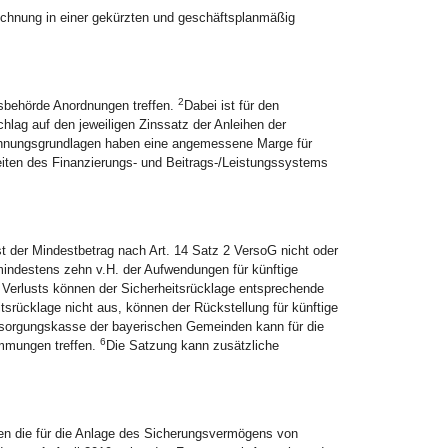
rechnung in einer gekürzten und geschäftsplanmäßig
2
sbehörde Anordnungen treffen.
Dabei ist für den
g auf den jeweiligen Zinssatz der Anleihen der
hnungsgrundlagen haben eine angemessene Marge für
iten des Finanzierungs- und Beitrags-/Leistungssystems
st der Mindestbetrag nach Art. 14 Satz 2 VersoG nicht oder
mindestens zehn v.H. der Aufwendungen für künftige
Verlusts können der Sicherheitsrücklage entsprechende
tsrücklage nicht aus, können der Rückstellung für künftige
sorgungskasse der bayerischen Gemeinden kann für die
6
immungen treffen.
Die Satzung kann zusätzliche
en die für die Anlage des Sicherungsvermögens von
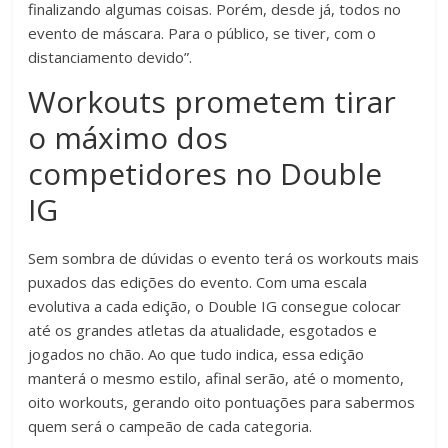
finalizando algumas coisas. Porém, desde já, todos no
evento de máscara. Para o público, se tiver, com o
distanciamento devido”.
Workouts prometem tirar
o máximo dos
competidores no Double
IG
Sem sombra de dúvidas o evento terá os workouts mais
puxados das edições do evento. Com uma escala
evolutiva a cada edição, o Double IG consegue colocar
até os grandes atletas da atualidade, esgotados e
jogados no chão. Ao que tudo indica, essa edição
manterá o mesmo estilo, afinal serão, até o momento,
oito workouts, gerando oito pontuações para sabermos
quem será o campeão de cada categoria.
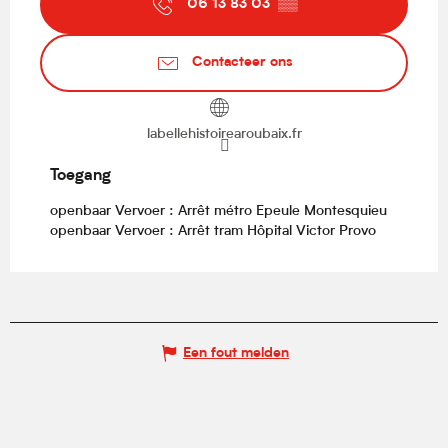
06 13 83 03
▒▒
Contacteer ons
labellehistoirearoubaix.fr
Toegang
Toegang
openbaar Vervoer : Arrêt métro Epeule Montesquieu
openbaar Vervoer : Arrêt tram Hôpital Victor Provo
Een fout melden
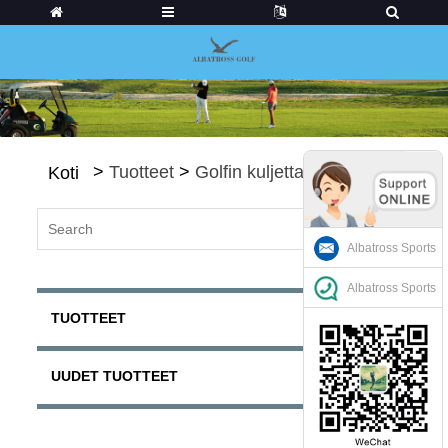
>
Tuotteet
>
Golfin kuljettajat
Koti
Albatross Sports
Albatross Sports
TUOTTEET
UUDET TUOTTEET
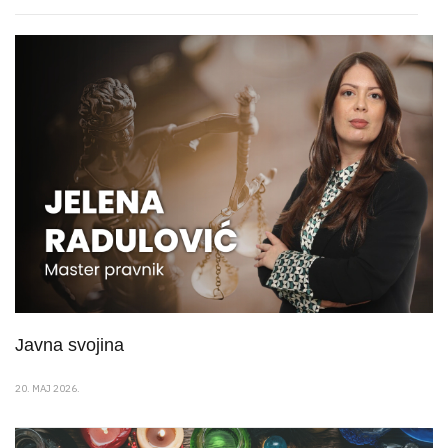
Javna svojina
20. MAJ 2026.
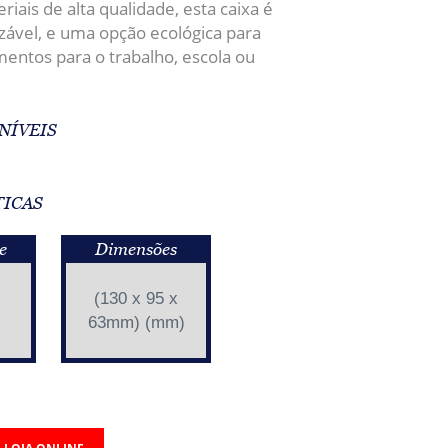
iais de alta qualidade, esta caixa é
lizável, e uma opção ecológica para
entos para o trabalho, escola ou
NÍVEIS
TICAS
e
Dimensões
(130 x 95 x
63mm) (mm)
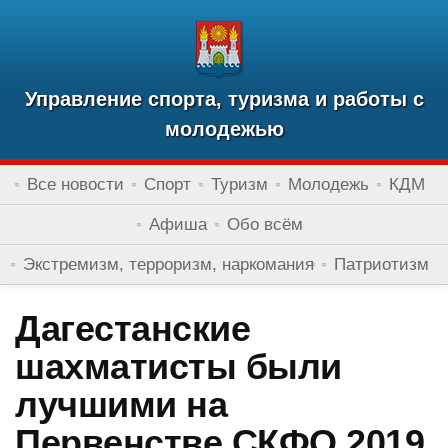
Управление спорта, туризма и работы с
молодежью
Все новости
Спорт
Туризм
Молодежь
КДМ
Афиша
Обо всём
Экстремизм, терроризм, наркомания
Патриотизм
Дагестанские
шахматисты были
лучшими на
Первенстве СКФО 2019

········

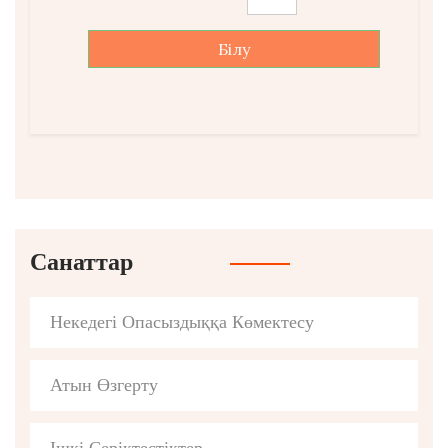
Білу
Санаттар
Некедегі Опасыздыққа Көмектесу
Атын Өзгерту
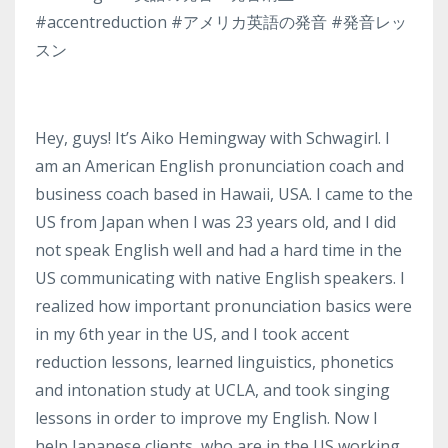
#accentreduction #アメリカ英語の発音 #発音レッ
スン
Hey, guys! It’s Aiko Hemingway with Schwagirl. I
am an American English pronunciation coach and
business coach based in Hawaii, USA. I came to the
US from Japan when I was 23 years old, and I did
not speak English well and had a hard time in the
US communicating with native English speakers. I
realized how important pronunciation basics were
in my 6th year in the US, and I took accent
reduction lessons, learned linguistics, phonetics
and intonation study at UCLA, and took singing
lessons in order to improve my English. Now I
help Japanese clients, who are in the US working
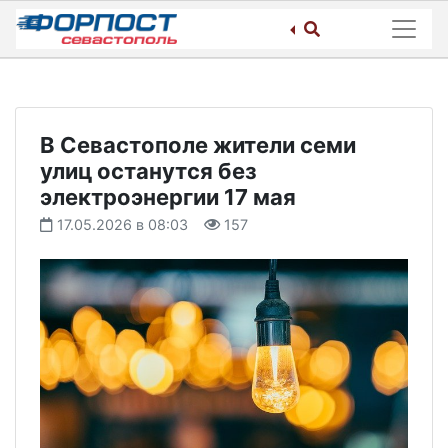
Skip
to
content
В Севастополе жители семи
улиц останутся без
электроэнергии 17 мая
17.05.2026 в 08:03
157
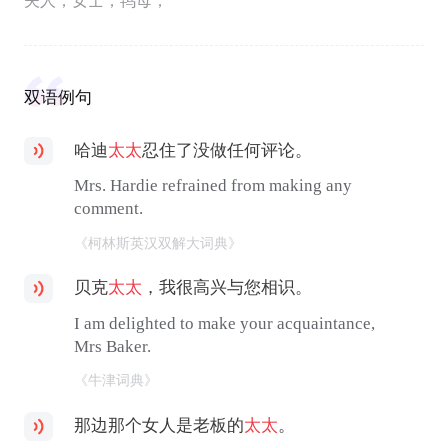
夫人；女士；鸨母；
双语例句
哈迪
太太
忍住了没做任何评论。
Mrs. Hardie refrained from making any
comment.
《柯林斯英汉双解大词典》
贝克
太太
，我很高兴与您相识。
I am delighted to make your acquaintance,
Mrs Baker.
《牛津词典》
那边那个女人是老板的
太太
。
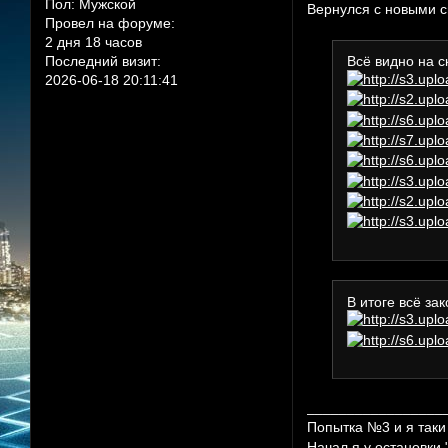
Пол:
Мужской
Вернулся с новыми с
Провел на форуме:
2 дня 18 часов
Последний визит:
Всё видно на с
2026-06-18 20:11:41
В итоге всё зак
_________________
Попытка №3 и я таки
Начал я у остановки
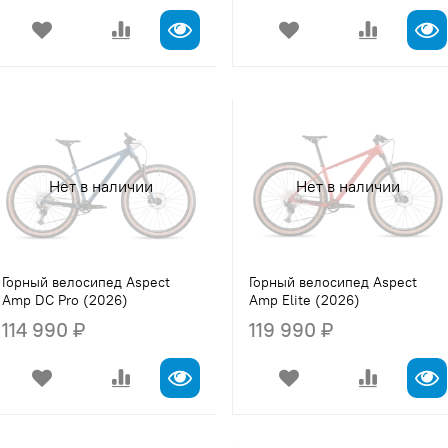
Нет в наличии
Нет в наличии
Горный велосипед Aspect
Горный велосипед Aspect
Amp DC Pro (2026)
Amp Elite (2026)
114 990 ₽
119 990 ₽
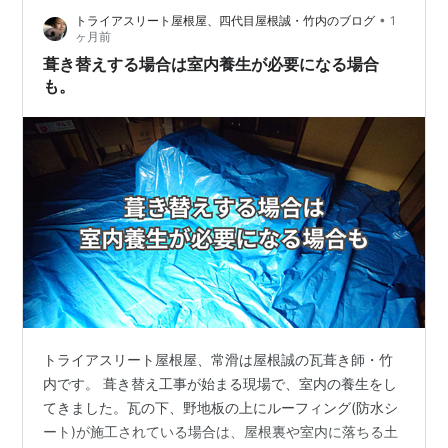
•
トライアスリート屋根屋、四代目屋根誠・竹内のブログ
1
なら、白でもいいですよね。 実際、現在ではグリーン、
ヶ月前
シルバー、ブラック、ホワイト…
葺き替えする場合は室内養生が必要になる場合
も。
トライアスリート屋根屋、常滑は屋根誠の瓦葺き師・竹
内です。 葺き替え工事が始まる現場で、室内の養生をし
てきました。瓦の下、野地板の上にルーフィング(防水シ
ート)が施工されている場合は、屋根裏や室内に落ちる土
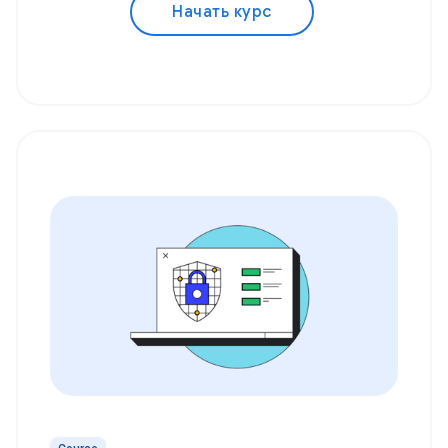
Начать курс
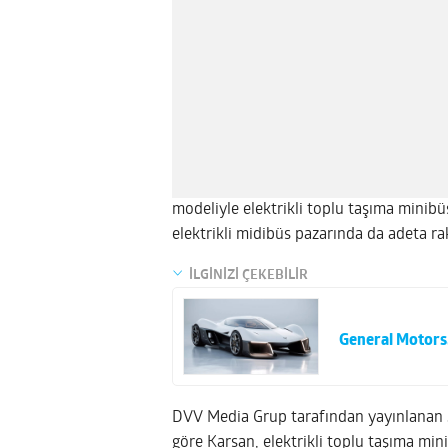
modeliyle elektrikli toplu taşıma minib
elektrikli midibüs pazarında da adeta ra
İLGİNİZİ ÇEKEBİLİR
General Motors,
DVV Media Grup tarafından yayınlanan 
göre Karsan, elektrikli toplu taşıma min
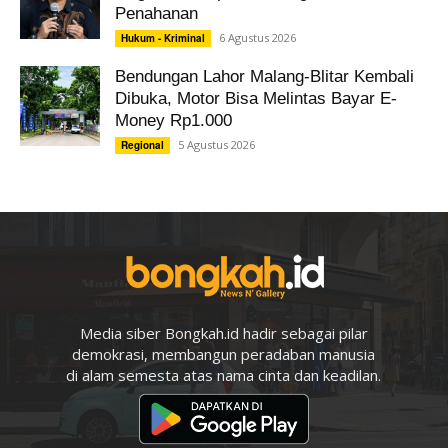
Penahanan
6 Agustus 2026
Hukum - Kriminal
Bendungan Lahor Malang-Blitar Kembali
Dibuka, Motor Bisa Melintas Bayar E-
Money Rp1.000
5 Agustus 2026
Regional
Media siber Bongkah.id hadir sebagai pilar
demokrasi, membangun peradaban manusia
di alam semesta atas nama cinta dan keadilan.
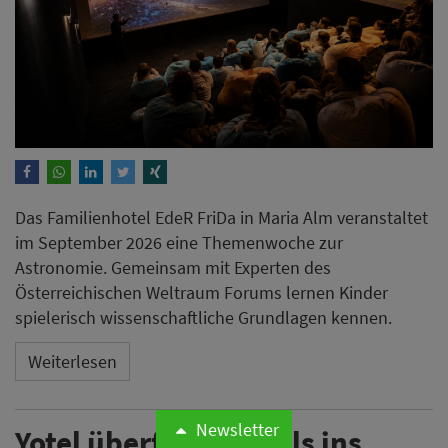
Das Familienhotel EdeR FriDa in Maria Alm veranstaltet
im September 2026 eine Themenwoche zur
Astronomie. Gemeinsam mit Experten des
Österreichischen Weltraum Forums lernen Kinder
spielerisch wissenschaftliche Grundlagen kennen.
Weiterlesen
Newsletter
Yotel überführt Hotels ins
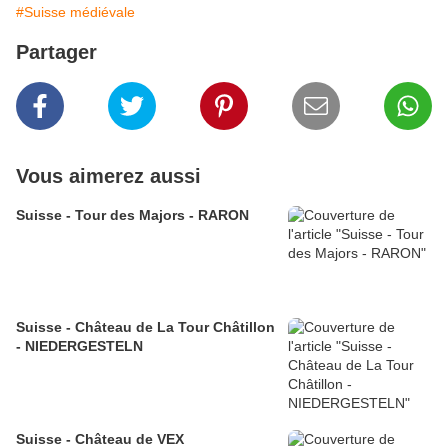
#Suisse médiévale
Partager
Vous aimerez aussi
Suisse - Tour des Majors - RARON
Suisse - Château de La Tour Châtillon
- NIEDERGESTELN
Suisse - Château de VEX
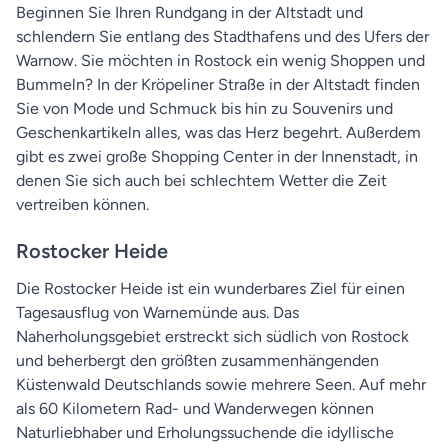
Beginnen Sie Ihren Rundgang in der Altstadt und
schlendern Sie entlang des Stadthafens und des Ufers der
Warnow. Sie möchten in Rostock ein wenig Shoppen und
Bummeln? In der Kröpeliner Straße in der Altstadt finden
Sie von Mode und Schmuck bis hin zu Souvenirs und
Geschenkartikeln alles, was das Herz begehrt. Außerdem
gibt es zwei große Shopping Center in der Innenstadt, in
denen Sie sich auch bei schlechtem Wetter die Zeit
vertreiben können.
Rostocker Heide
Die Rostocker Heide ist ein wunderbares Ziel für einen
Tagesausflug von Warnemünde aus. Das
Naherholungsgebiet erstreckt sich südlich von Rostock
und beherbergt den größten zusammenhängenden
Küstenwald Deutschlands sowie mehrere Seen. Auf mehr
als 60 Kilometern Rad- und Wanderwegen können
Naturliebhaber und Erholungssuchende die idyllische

········

▶ _PROBLEM DESCRIPTION_: Repeat, without pictures, exactly the lines of the data above from the one containing "Начал я у остановки" through the one containing "und beherbergt den größten zusammenhängenden", including both and adding nothing.

▶ _RESULT OF THE EXERCISE_:
Начал я у остановки
Нет в наличии
Нет в наличии
Горный велосипед Aspect
Горный велосипед Aspect
Amp DC Pro (2026)
Amp Elite (2026)
114 990 ₽
119 990 ₽
•
トライアスリート屋根屋、四代目屋根誠・竹内のブログ
1
なら、白でもいいですよね。 実際、現在ではグリーン、
ヶ月前
シルバー、ブラック、ホワイト…
葺き替えする場合は室内養生が必要になる場合
も。
トライアスリート屋根屋、常滑は屋根誠の瓦葺き師・竹
内です。 葺き替え工事が始まる現場で、室内の養生をし
てきました。瓦の下、野地板の上にルーフィング(防水シ
ート)が施工されている場合は、屋根裏や室内に落ちる土
Начать курс
modeliyle elektrikli toplu taşıma minib
elektrikli midibüs pazarında da adeta ra
İLGİNİZİ ÇEKEBİLİR
General Motors,
DVV Media Grup tarafından yayınlanan 
göre Karsan, elektrikli toplu taşıma min
Penahanan
6 Agustus 2026
Hukum - Kriminal
Bendungan Lahor Malang-Blitar Kembali
Dibuka, Motor Bisa Melintas Bayar E-
Money Rp1.000
5 Agustus 2026
Regional
Media siber Bongkah.id hadir sebagai pilar
demokrasi, membangun peradaban manusia
di alam semesta atas nama cinta dan keadilan.
Das Familienhotel EdeR FriDa in Maria Alm veranstaltet
im September 2026 eine Themenwoche zur
Astronomie. Gemeinsam mit Experten des
Österreichischen Weltraum Forums lernen Kinder
spielerisch wissenschaftliche Grundlagen kennen.
Weiterlesen
Newsletter
Yotel überführt Hotels ins
#Suisse médiévale
Partager
Vous aimerez aussi
Suisse - Tour des Majors - RARON
Suisse - Château de La Tour Châtillon
- NIEDERGESTELN
Suisse - Château de VEX
Beginnen Sie Ihren Rundgang in der Altstadt und
schlendern Sie entlang des Stadthafens und des Ufers der
Warnow. Sie möchten in Rostock ein wenig Shoppen und
Bummeln? In der Kröpeliner Straße in der Altstadt finden
Sie von Mode und Schmuck bis hin zu Souvenirs und
Geschenkartikeln alles, was das Herz begehrt. Außerdem
gibt es zwei große Shopping Center in der Innenstadt, in
denen Sie sich auch bei schlechtem Wetter die Zeit
vertreiben können.
Rostocker Heide
Die Rostocker Heide ist ein wunderbares Ziel für einen
Tagesausflug von Warnemünde aus. Das
Naherholungsgebiet erstreckt sich südlich von Rostock
und beherbergt den größten zusammenhängenden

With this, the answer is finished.